● **Given entries**
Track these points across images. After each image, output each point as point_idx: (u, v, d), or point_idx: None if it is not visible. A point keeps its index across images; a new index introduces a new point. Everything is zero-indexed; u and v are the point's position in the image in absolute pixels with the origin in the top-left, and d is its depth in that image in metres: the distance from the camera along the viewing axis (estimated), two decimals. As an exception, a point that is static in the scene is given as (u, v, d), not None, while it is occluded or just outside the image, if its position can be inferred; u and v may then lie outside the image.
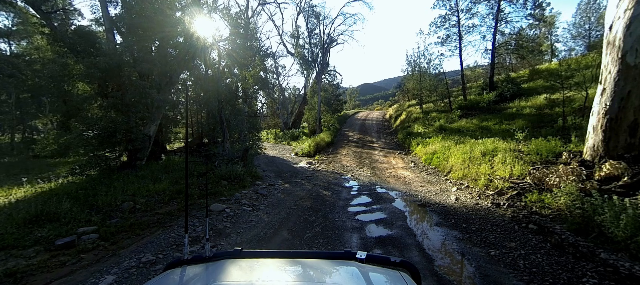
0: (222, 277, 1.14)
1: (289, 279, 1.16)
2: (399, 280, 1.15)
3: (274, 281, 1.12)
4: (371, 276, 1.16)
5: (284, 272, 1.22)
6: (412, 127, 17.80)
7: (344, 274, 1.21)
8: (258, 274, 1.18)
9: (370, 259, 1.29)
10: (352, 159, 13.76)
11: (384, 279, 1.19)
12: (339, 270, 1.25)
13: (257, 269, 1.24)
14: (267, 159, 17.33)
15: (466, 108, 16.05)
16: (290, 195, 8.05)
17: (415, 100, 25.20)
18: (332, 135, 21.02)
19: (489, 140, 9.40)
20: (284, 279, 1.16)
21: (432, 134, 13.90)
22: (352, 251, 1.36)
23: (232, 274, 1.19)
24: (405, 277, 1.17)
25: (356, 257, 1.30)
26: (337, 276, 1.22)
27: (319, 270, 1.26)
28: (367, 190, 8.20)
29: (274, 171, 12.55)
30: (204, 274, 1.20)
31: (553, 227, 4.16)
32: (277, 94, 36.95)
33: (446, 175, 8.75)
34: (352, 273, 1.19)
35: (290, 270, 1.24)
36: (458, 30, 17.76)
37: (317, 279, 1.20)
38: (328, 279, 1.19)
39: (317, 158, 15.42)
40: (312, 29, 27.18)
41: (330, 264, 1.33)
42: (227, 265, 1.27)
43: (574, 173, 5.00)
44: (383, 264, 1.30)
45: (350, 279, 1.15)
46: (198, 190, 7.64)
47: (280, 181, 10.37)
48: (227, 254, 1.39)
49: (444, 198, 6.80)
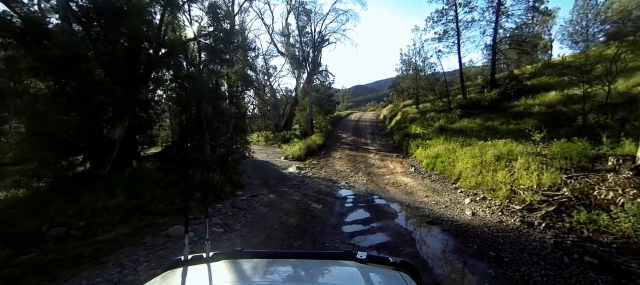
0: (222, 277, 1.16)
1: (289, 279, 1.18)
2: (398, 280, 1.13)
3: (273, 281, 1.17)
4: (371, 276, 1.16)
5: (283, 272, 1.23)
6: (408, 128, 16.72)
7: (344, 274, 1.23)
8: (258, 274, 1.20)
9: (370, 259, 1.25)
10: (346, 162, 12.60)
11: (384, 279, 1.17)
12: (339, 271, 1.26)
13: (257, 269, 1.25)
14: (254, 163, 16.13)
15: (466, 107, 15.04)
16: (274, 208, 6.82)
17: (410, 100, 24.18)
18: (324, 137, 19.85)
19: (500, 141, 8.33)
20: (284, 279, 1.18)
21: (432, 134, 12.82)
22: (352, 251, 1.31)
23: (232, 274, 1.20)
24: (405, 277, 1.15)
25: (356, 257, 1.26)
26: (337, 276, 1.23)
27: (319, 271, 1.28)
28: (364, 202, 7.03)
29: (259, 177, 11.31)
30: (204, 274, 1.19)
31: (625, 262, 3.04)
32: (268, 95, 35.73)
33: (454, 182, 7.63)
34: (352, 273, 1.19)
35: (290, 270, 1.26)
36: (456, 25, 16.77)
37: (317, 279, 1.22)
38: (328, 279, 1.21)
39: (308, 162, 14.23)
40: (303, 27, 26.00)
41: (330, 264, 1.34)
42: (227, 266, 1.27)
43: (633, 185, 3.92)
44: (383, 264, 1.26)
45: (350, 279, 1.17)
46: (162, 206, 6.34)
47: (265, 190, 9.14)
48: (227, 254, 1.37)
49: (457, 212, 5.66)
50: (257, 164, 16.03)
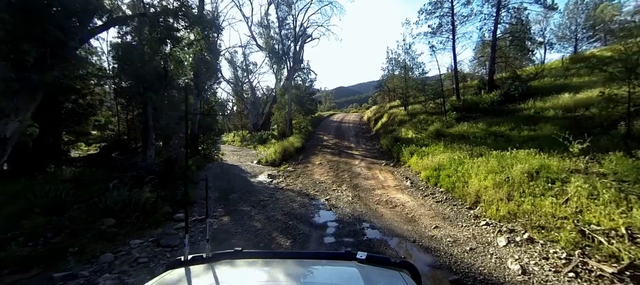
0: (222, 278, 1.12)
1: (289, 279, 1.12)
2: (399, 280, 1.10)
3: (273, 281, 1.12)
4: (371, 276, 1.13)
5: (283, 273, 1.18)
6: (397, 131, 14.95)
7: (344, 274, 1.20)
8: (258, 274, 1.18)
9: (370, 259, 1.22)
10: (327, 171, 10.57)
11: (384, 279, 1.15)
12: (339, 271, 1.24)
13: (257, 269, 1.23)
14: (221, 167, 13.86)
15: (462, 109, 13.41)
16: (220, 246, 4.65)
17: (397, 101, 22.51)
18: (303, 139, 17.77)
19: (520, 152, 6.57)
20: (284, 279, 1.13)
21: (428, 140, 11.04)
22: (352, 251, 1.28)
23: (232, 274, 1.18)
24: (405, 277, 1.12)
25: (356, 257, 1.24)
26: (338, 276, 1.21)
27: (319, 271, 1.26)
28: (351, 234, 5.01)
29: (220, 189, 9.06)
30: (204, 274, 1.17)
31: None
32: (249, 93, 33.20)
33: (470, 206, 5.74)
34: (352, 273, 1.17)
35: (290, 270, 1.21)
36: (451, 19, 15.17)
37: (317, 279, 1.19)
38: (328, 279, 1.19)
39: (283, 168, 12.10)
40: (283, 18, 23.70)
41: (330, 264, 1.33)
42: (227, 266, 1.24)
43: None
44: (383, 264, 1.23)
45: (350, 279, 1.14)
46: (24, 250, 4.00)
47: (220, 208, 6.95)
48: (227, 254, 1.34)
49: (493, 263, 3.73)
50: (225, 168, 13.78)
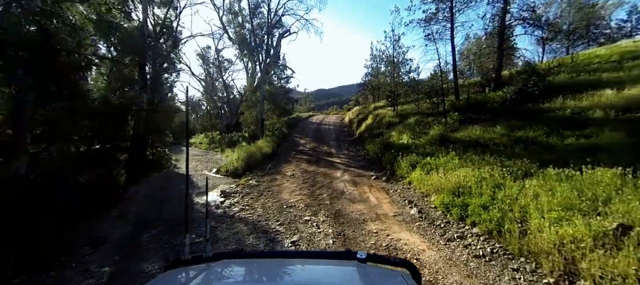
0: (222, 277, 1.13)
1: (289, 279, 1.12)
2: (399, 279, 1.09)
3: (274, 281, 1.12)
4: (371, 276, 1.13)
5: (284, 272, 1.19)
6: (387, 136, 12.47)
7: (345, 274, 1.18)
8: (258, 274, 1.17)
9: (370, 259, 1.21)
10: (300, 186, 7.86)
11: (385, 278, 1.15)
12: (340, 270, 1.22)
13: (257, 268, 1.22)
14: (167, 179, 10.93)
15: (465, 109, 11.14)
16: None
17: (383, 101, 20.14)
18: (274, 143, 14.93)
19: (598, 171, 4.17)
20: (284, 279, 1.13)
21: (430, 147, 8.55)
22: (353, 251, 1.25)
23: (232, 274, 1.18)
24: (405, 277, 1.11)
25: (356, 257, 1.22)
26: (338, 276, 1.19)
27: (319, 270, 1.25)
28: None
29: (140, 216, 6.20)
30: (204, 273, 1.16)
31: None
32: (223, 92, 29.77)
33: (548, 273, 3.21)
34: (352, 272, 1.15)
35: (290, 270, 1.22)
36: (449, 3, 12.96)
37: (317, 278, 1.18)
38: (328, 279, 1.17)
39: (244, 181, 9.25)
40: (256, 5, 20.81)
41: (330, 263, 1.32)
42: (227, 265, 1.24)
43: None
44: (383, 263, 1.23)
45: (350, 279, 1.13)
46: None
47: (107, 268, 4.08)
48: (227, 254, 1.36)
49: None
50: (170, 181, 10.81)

● **Aim of the task**
Do not include the images; transcribe the rest of the listing exactly.

● **Task result**
Track these points across images. After each image, output each point as point_idx: (u, v, d), or point_idx: None if it is not visible. A point keeps its index across images; a new index introduces a new point. Everything is zero-indexed; u and v are the point's position in the image in absolute pixels with the origin in the top-left, and d is its depth in that image in metres: the distance from the camera along the viewing axis (estimated), two decimals. As an exception, a point that is static in the scene is given as (u, v, d), not None, while it is occluded or just outside the image, if its position can be inferred; u and v may then lie outside the image.
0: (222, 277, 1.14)
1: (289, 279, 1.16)
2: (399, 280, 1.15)
3: (274, 281, 1.12)
4: (371, 276, 1.16)
5: (284, 272, 1.22)
6: (412, 127, 17.80)
7: (344, 274, 1.21)
8: (258, 274, 1.18)
9: (370, 259, 1.29)
10: (352, 159, 13.76)
11: (384, 279, 1.19)
12: (339, 270, 1.25)
13: (257, 269, 1.24)
14: (267, 159, 17.33)
15: (466, 108, 16.05)
16: (290, 195, 8.05)
17: (415, 100, 25.20)
18: (332, 135, 21.02)
19: (489, 140, 9.40)
20: (284, 279, 1.16)
21: (432, 134, 13.90)
22: (352, 251, 1.36)
23: (232, 274, 1.19)
24: (405, 277, 1.17)
25: (356, 257, 1.30)
26: (337, 276, 1.22)
27: (319, 270, 1.26)
28: (367, 190, 8.20)
29: (274, 171, 12.55)
30: (204, 274, 1.20)
31: (553, 227, 4.16)
32: (277, 94, 36.95)
33: (446, 175, 8.75)
34: (352, 273, 1.19)
35: (290, 270, 1.24)
36: (458, 30, 17.76)
37: (317, 279, 1.20)
38: (328, 279, 1.19)
39: (317, 158, 15.42)
40: (312, 29, 27.18)
41: (330, 264, 1.33)
42: (227, 265, 1.27)
43: (574, 173, 5.00)
44: (383, 264, 1.30)
45: (350, 279, 1.15)
46: (198, 190, 7.64)
47: (280, 181, 10.37)
48: (227, 254, 1.39)
49: (444, 198, 6.80)
0: (222, 277, 1.16)
1: (289, 279, 1.18)
2: (398, 280, 1.13)
3: (273, 281, 1.17)
4: (371, 276, 1.16)
5: (283, 272, 1.23)
6: (408, 128, 16.72)
7: (344, 274, 1.23)
8: (258, 274, 1.20)
9: (370, 259, 1.25)
10: (346, 162, 12.60)
11: (384, 279, 1.17)
12: (339, 271, 1.26)
13: (257, 269, 1.25)
14: (254, 163, 16.13)
15: (466, 107, 15.04)
16: (274, 208, 6.82)
17: (410, 100, 24.18)
18: (324, 137, 19.85)
19: (500, 141, 8.33)
20: (284, 279, 1.18)
21: (432, 134, 12.82)
22: (352, 251, 1.31)
23: (232, 274, 1.20)
24: (405, 277, 1.15)
25: (356, 257, 1.26)
26: (337, 276, 1.23)
27: (319, 271, 1.28)
28: (364, 202, 7.03)
29: (259, 177, 11.31)
30: (204, 274, 1.19)
31: (625, 262, 3.04)
32: (268, 95, 35.73)
33: (454, 182, 7.63)
34: (352, 273, 1.19)
35: (290, 270, 1.26)
36: (456, 25, 16.77)
37: (317, 279, 1.22)
38: (328, 279, 1.21)
39: (308, 162, 14.23)
40: (303, 27, 26.00)
41: (330, 264, 1.34)
42: (227, 266, 1.27)
43: (633, 185, 3.92)
44: (383, 264, 1.26)
45: (350, 279, 1.17)
46: (162, 206, 6.34)
47: (265, 190, 9.14)
48: (227, 254, 1.37)
49: (457, 212, 5.66)
50: (257, 164, 16.03)
0: (222, 278, 1.12)
1: (289, 279, 1.12)
2: (399, 280, 1.10)
3: (273, 281, 1.12)
4: (371, 276, 1.13)
5: (283, 273, 1.18)
6: (397, 131, 14.95)
7: (344, 274, 1.20)
8: (258, 274, 1.18)
9: (370, 259, 1.22)
10: (327, 171, 10.57)
11: (384, 279, 1.15)
12: (339, 271, 1.24)
13: (257, 269, 1.23)
14: (221, 167, 13.86)
15: (462, 109, 13.41)
16: (220, 246, 4.65)
17: (397, 101, 22.51)
18: (303, 139, 17.77)
19: (520, 152, 6.57)
20: (284, 279, 1.13)
21: (428, 140, 11.04)
22: (352, 251, 1.28)
23: (232, 274, 1.18)
24: (405, 277, 1.12)
25: (356, 257, 1.24)
26: (338, 276, 1.21)
27: (319, 271, 1.26)
28: (351, 234, 5.01)
29: (220, 189, 9.06)
30: (204, 274, 1.17)
31: None
32: (249, 93, 33.20)
33: (470, 206, 5.74)
34: (352, 273, 1.17)
35: (290, 270, 1.21)
36: (451, 19, 15.17)
37: (317, 279, 1.19)
38: (328, 279, 1.19)
39: (283, 168, 12.10)
40: (283, 18, 23.70)
41: (330, 264, 1.33)
42: (227, 266, 1.24)
43: None
44: (383, 264, 1.23)
45: (350, 279, 1.14)
46: (24, 250, 4.00)
47: (220, 208, 6.95)
48: (227, 254, 1.34)
49: (493, 263, 3.73)
50: (225, 168, 13.78)
0: (222, 277, 1.13)
1: (289, 279, 1.12)
2: (399, 279, 1.09)
3: (274, 281, 1.12)
4: (371, 276, 1.13)
5: (284, 272, 1.19)
6: (387, 136, 12.47)
7: (345, 274, 1.18)
8: (258, 274, 1.17)
9: (370, 259, 1.21)
10: (300, 186, 7.86)
11: (385, 278, 1.15)
12: (340, 270, 1.22)
13: (257, 268, 1.22)
14: (167, 179, 10.93)
15: (465, 109, 11.14)
16: None
17: (383, 101, 20.14)
18: (274, 143, 14.93)
19: (598, 171, 4.17)
20: (284, 279, 1.13)
21: (430, 147, 8.55)
22: (353, 251, 1.25)
23: (232, 274, 1.18)
24: (405, 277, 1.11)
25: (356, 257, 1.22)
26: (338, 276, 1.19)
27: (319, 270, 1.25)
28: None
29: (140, 216, 6.20)
30: (204, 273, 1.16)
31: None
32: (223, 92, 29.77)
33: (548, 273, 3.21)
34: (352, 272, 1.15)
35: (290, 270, 1.22)
36: (449, 3, 12.96)
37: (317, 278, 1.18)
38: (328, 279, 1.17)
39: (244, 181, 9.25)
40: (256, 5, 20.81)
41: (330, 263, 1.32)
42: (227, 265, 1.24)
43: None
44: (383, 263, 1.23)
45: (350, 279, 1.13)
46: None
47: (107, 268, 4.08)
48: (227, 254, 1.36)
49: None
50: (170, 181, 10.81)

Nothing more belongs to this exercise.